En opposition aux ressources déployées par les forces gouvernementales, les manifestants ne semblent armés que de leur conviction. Rien ne semble ternir leurs esprits, et ce, même s’ils ont déjà réussi à faire tomber la réforme fiscale à l’origine de la contestation actuelle et à pousser son auteur, le ministre Alberto Carrasquilla, à la démission. La mobilisation a également conduit à la démission de la ministre des Affaires étrangères, Claudia Blum, parallèlement à une condamnation internationale généralisée de la violence d’État lancée et soutenue en majeure partie par la diaspora colombienne et diverses organisations de défense des droits de l’homme. Cette dernière démission s’est aussi produite peu de temps avant que parvienne en Colombie une demande de visite officielle de la Commission interaméricaine des droits de l’homme, ce qui constitue un cauchemar diplomatique pour le régime. Pendant ce temps, d’autres mesures législatives du gouvernement Duque suscitent la colère populaire, comme la réforme de la santé, la flexibilité du travail, la remise de pensions à des fonds privés et le retour des fumigations au glyphosate des champs et jungles du pays en vertu de la politique antidrogue mise en œuvre depuis plus de deux décennies.

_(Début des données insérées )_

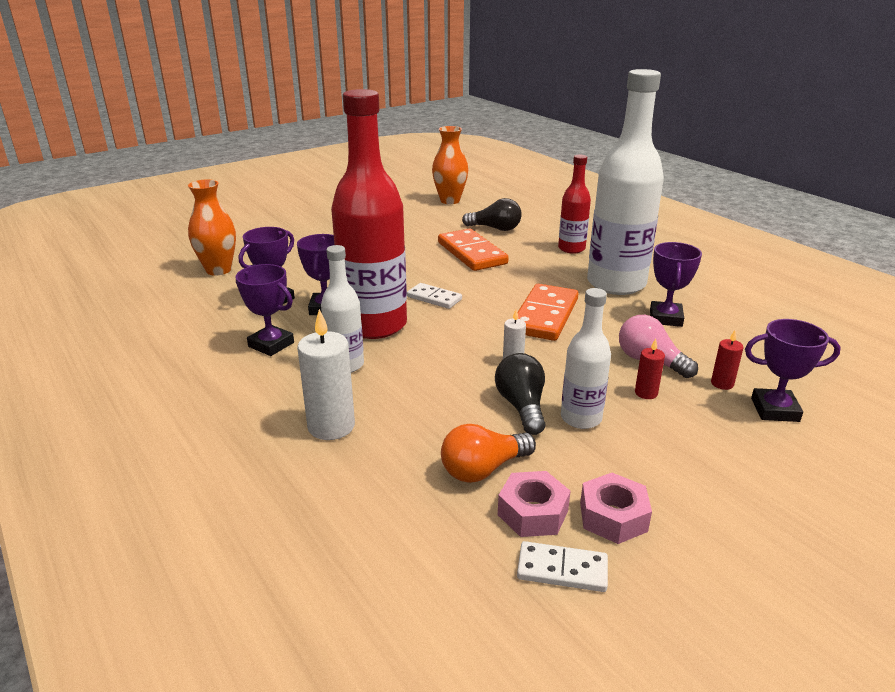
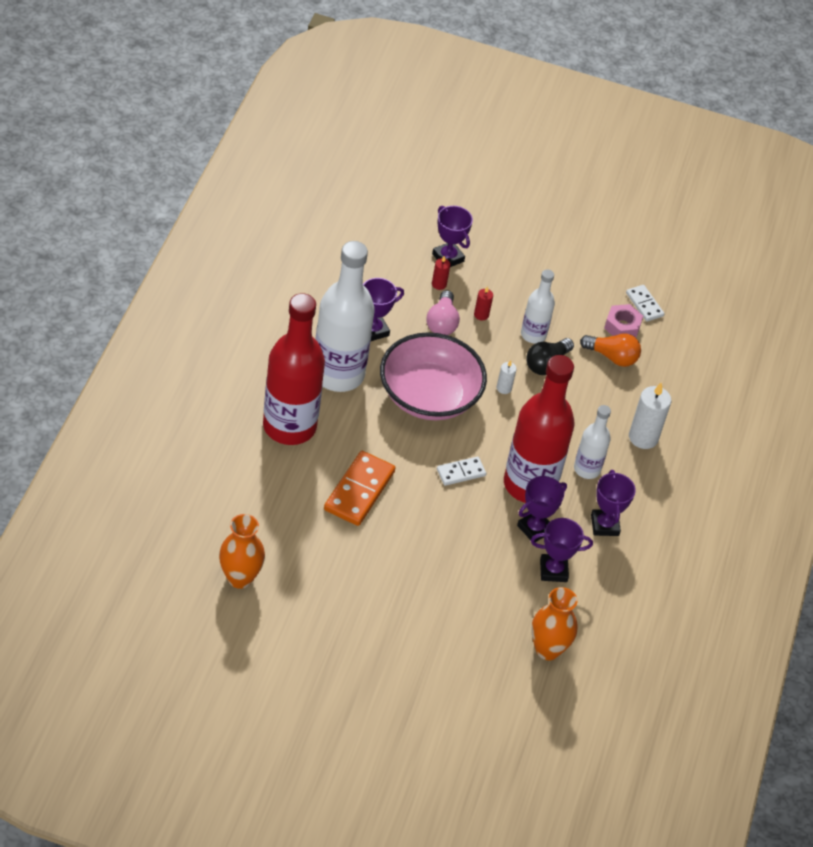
camera: 135 degrees left, 20 degrees up
white domino [407,283,462,309] -> white domino turned 75 degrees clockwise [437,457,486,486]
black light bulb [462,198,522,231] -> none
orange domino [517,284,578,341] -> pink bowl [380,332,487,420]
red bottle [558,155,591,254] -> red bottle [263,293,325,445], size x1.95
pink nut [580,473,652,544] -> none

Réaction des membres du Congrès : garder le silence et mettre en veilleuse ces projets de lois en attendant que les choses se calment.
Néanmoins, les gens sont toujours dans la rue. Les jeunes qui prennent part à la révolte aux côtés des peuples autochtones, des enseignants, des travailleurs, des camionneurs, des paysans et des femmes continuent de lever leurs boucliers en étain pour se protéger des balles gouvernementales et d’utiliser leurs mots et leurs mains pour se faire entendre. Personne ne sait combien de temps dureront les marches, rassemblements, fermetures de routes, émeutes et événements culturels ayant marqué ces derniers jours de protestation, ni quand prendra fin la tentative maladroite de négociation du gouvernement, qui refuse de discuter de la démilitarisation comme condition minimale du dialogue – condition exigée à la fois par le Comité national du chômage et par d’autres secteurs mobilisés –, alors que la terreur des forces étatiques s’empare des villes la nuit. En Colombie, l’incertitude règne, mais aussi l’espoir lié à l’insatisfaction généralisée des Colombiens. Une chose est certaine, rien ne sera comme avant.